Wednesday, 25 January 2006

ICT's big questions

This was my Guardian Column for early 2006


Some of the big questions that ICT pose for us in the 21st century revolve around "who owns what?", and "what is original?". It is clear that the whole issue of ownership and copyright is set to hurt education badly worldwide if we don't get our principles clear. 21st century technology is all about helping people to help each other, as I have observed before. Innately, we take a delight in helping. My daughter, currently immersed in her PGCE practice, phoned me delightedly to say that her lesson plan had been adopted by another teacher, who badged it as her own. "I must be on the right track, mustn't I?" she said, delightedly. In education we have always shared and exchanged - from Banda sheets to effective practice. In the 80s in ICT we saw really substantial numbers of teachers swapping ULPs (Useful Little Programmes) that they had developed themselves. Individual celebrity might have been on offer, but funding certainly wasn't.

I frequent Ronnie Scott's jazz club in London and typically pop along to see exceptional performers create something special, late into the night. If you ask me about it I'll usually say "you should have been there". The musicians are famous, and well paid, because of their ability to be ingenious and to delight their audience, differently, with each performance. In the last century the wish to ossify every performance or activity by wrapping it in a complex web of patents and copyrights reached a kind of mania. Recently, this was wonderfully pastiched by a group who claimed to have registered several million combinations of telephone number keypad tones, as "their" unique tunes. Thus, when you phoned a friend, you were breaking copyright by playing their tune!. It is ridiculous, but shows how foolish the whole thing had become. ICT is facing this problem in myriad ways. A radio programme used to be something that was owned, then performed on the air a finite number of times. But with web streaming, podcasting, MP3 storage on phones, Sky+ and more, the place and time when you listen will vary from individual to individual. As a broadcast passes from hardware to hardware the concept of "original" or "authorised" starts to wobble badly. A question that dropped into a forum I belong to showed how confused everyone is by ICT's ability to communicate and replicate: "If," it asked, "on a face-to-face course CLA clearance has been obtained for a reader-pack and the articles cleared for photocopying, can they also be scanned, pdf-ed and uploaded into a password protected VLE? Â Or are you in breach of copyright?". Who knows?!

Fortunately movements like the Creative Commons group are busy implementing good solutions to the impact of ICT on "ownership" and "rights". The BBC's Creative Archive project looks to be able, finally, to wrest that wonderful archive of broadcast material away from the lawyers and make it available for the children and families who paid for it in the first place. Others, like the UK's Teachers' TV, have started with a completely refreshing view that anything they broadcast will be freely available from their website, to stream or save, and can be used in schools, homes, on phones even, as suits the user.

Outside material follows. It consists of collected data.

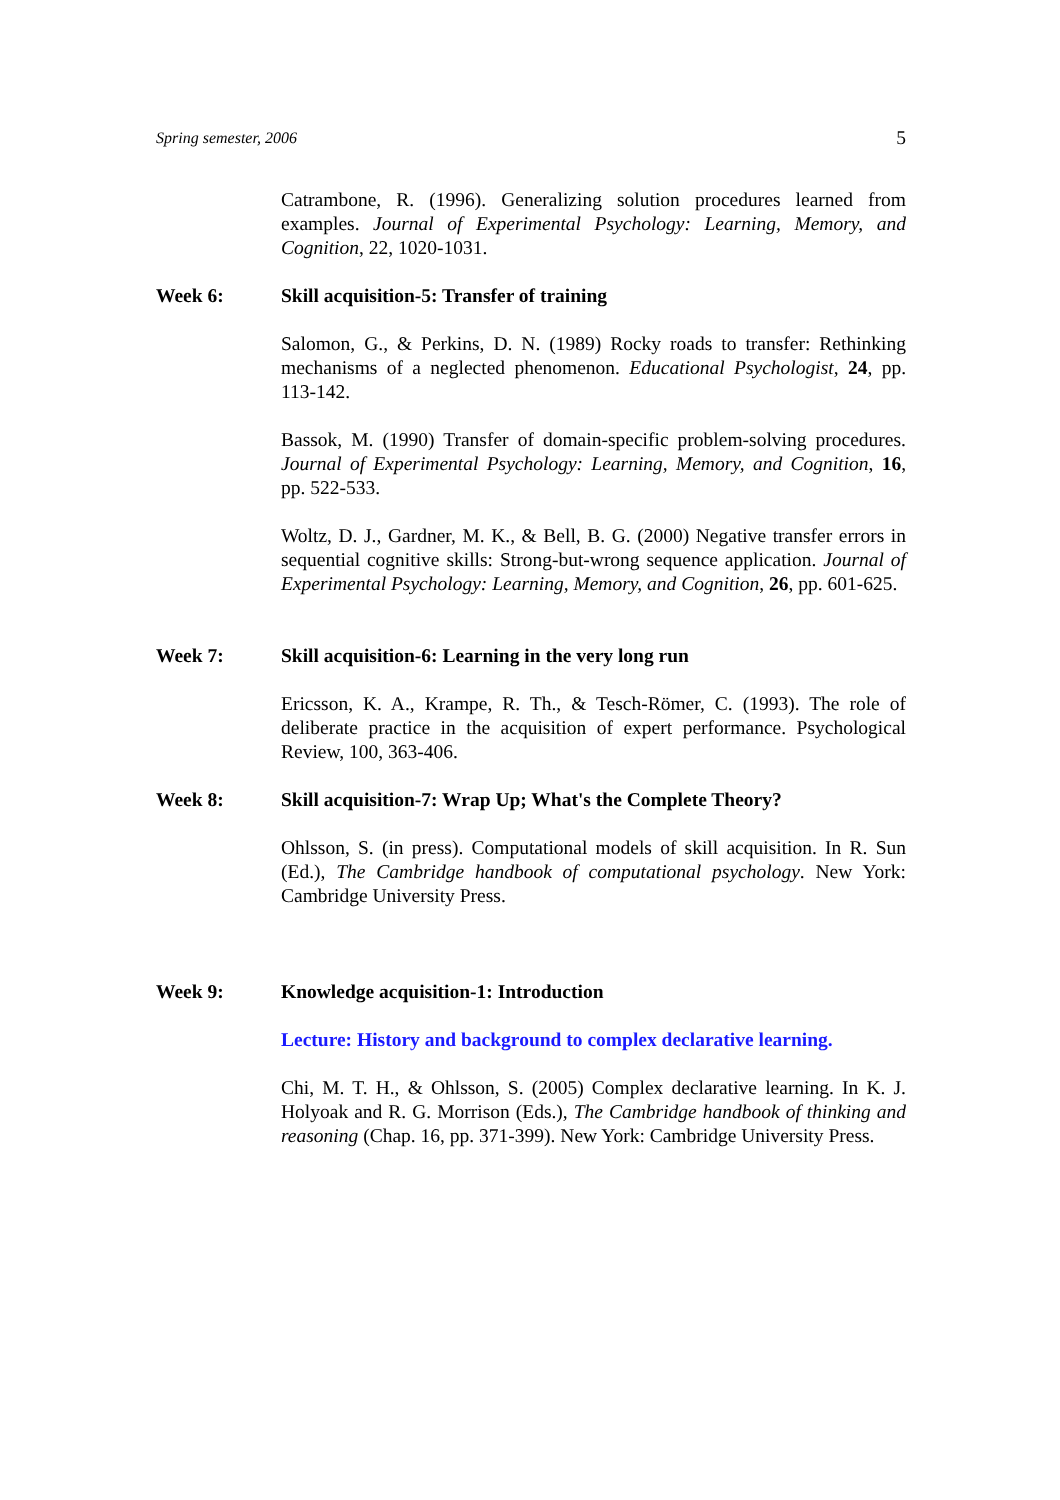Spring semester, 2006 5
Catrambone, R. (1996). Generalizing solution procedures learned from examples. Journal of Experimental Psychology: Learning, Memory, and Cognition, 22, 1020-1031.
Week 6: Skill acquisition-5: Transfer of training
Salomon, G., & Perkins, D. N. (1989) Rocky roads to transfer: Rethinking mechanisms of a neglected phenomenon. Educational Psychologist, 24, pp. 113-142.
Bassok, M. (1990) Transfer of domain-specific problem-solving procedures. Journal of Experimental Psychology: Learning, Memory, and Cognition, 16, pp. 522-533.
Woltz, D. J., Gardner, M. K., & Bell, B. G. (2000) Negative transfer errors in sequential cognitive skills: Strong-but-wrong sequence application. Journal of Experimental Psychology: Learning, Memory, and Cognition, 26, pp. 601-625.
Week 7: Skill acquisition-6: Learning in the very long run
Ericsson, K. A., Krampe, R. Th., & Tesch-Römer, C. (1993). The role of deliberate practice in the acquisition of expert performance. Psychological Review, 100, 363-406.
Week 8: Skill acquisition-7: Wrap Up; What's the Complete Theory?
Ohlsson, S. (in press). Computational models of skill acquisition. In R. Sun (Ed.), The Cambridge handbook of computational psychology. New York: Cambridge University Press.
Week 9: Knowledge acquisition-1: Introduction
Lecture: History and background to complex declarative learning.
Chi, M. T. H., & Ohlsson, S. (2005) Complex declarative learning. In K. J. Holyoak and R. G. Morrison (Eds.), The Cambridge handbook of thinking and reasoning (Chap. 16, pp. 371-399). New York: Cambridge University Press.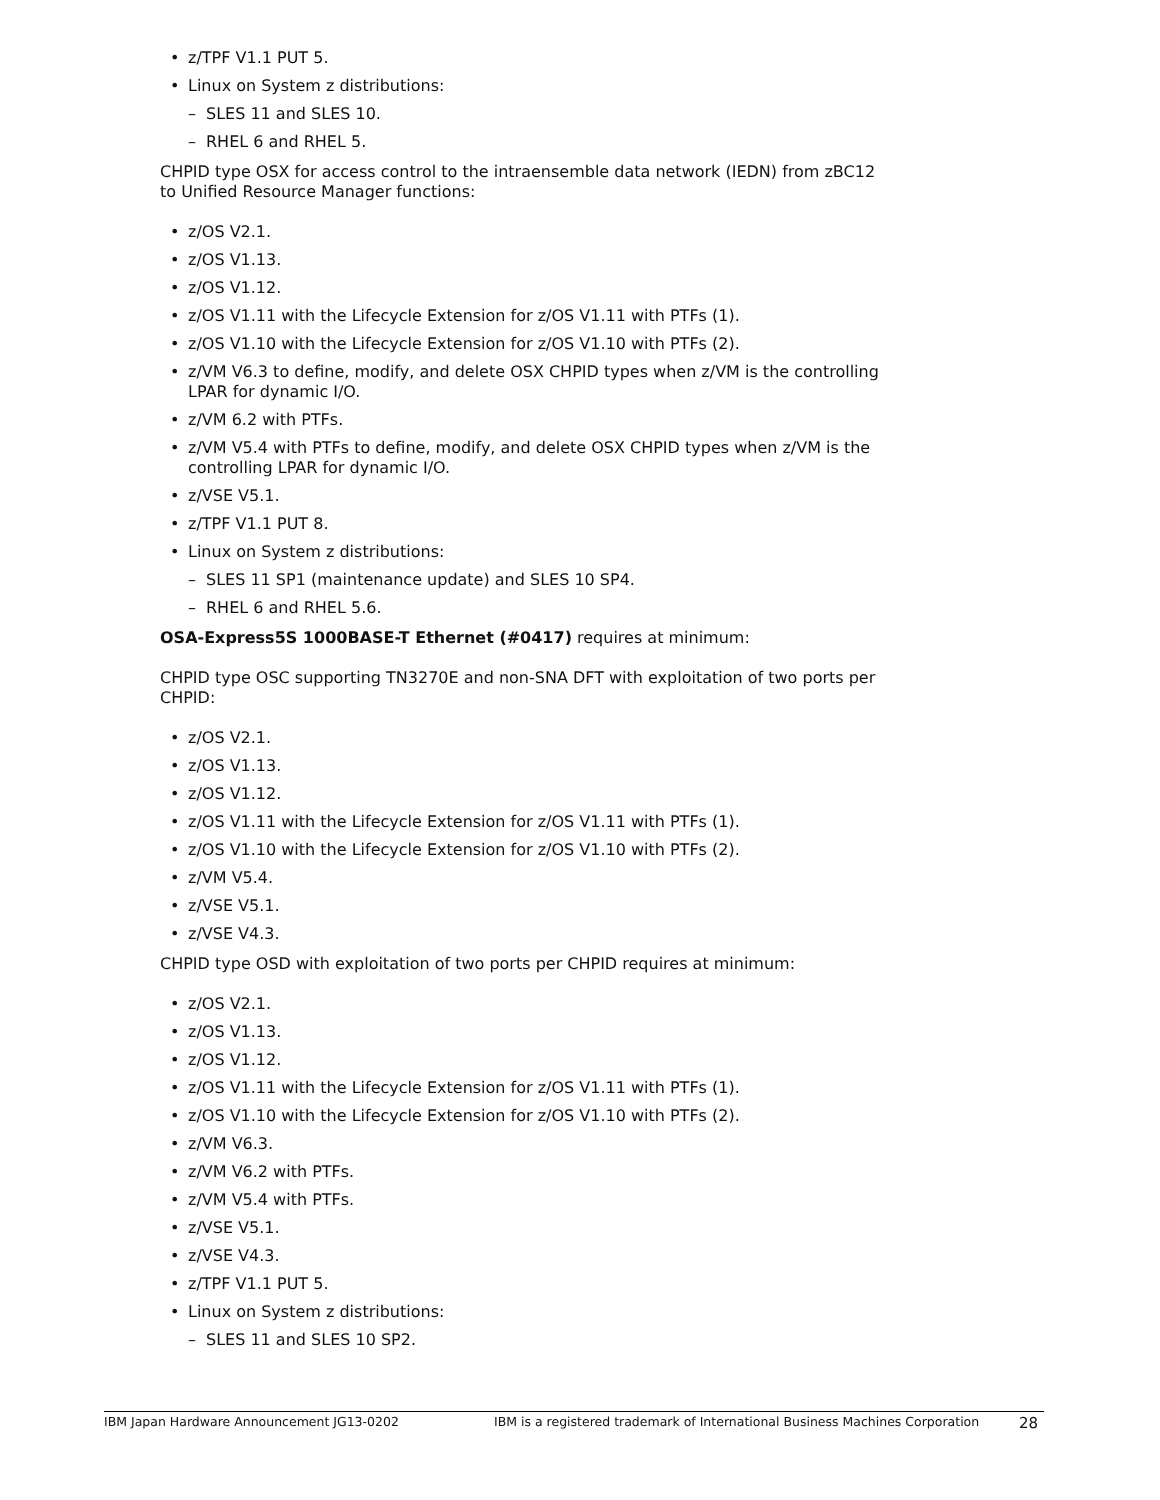• z/TPF V1.1 PUT 5.
• Linux on System z distributions:
– SLES 11 and SLES 10.
– RHEL 6 and RHEL 5.
CHPID type OSX for access control to the intraensemble data network (IEDN) from zBC12 to Unified Resource Manager functions:
• z/OS V2.1.
• z/OS V1.13.
• z/OS V1.12.
• z/OS V1.11 with the Lifecycle Extension for z/OS V1.11 with PTFs (1).
• z/OS V1.10 with the Lifecycle Extension for z/OS V1.10 with PTFs (2).
• z/VM V6.3 to define, modify, and delete OSX CHPID types when z/VM is the controlling LPAR for dynamic I/O.
• z/VM 6.2 with PTFs.
• z/VM V5.4 with PTFs to define, modify, and delete OSX CHPID types when z/VM is the controlling LPAR for dynamic I/O.
• z/VSE V5.1.
• z/TPF V1.1 PUT 8.
• Linux on System z distributions:
– SLES 11 SP1 (maintenance update) and SLES 10 SP4.
– RHEL 6 and RHEL 5.6.
OSA-Express5S 1000BASE-T Ethernet (#0417) requires at minimum:
CHPID type OSC supporting TN3270E and non-SNA DFT with exploitation of two ports per CHPID:
• z/OS V2.1.
• z/OS V1.13.
• z/OS V1.12.
• z/OS V1.11 with the Lifecycle Extension for z/OS V1.11 with PTFs (1).
• z/OS V1.10 with the Lifecycle Extension for z/OS V1.10 with PTFs (2).
• z/VM V5.4.
• z/VSE V5.1.
• z/VSE V4.3.
CHPID type OSD with exploitation of two ports per CHPID requires at minimum:
• z/OS V2.1.
• z/OS V1.13.
• z/OS V1.12.
• z/OS V1.11 with the Lifecycle Extension for z/OS V1.11 with PTFs (1).
• z/OS V1.10 with the Lifecycle Extension for z/OS V1.10 with PTFs (2).
• z/VM V6.3.
• z/VM V6.2 with PTFs.
• z/VM V5.4 with PTFs.
• z/VSE V5.1.
• z/VSE V4.3.
• z/TPF V1.1 PUT 5.
• Linux on System z distributions:
– SLES 11 and SLES 10 SP2.
IBM Japan Hardware Announcement JG13-0202 IBM is a registered trademark of International Business Machines Corporation 28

Technology copyright rules, depressingly, are hopelessly biased in favour of developed economies. In the West I can protect my invention of an clever algorithm, but the Arab nation that invented the numbering system it depends on get nothing. So it is easy to see why one nation's piracy is another nation's retaliation against cultural imperialism. ICT in schools progresses by each of us helping, rather than charging, each other. The children understand this perfectly. Type "free essays online" into Google if you doubt it (and you'll get a lot more hits than if you type "buy essay online"). In the end, probably rightly, all we will be able to protect is our individual ability to be ingenious, to solve problems and to perform delightfully.

If in doing so we come to value, once again, the individual contribution of great teachers and exceptional students, and we develop skills to help us choose between them, it doesn't sound to bad, does it?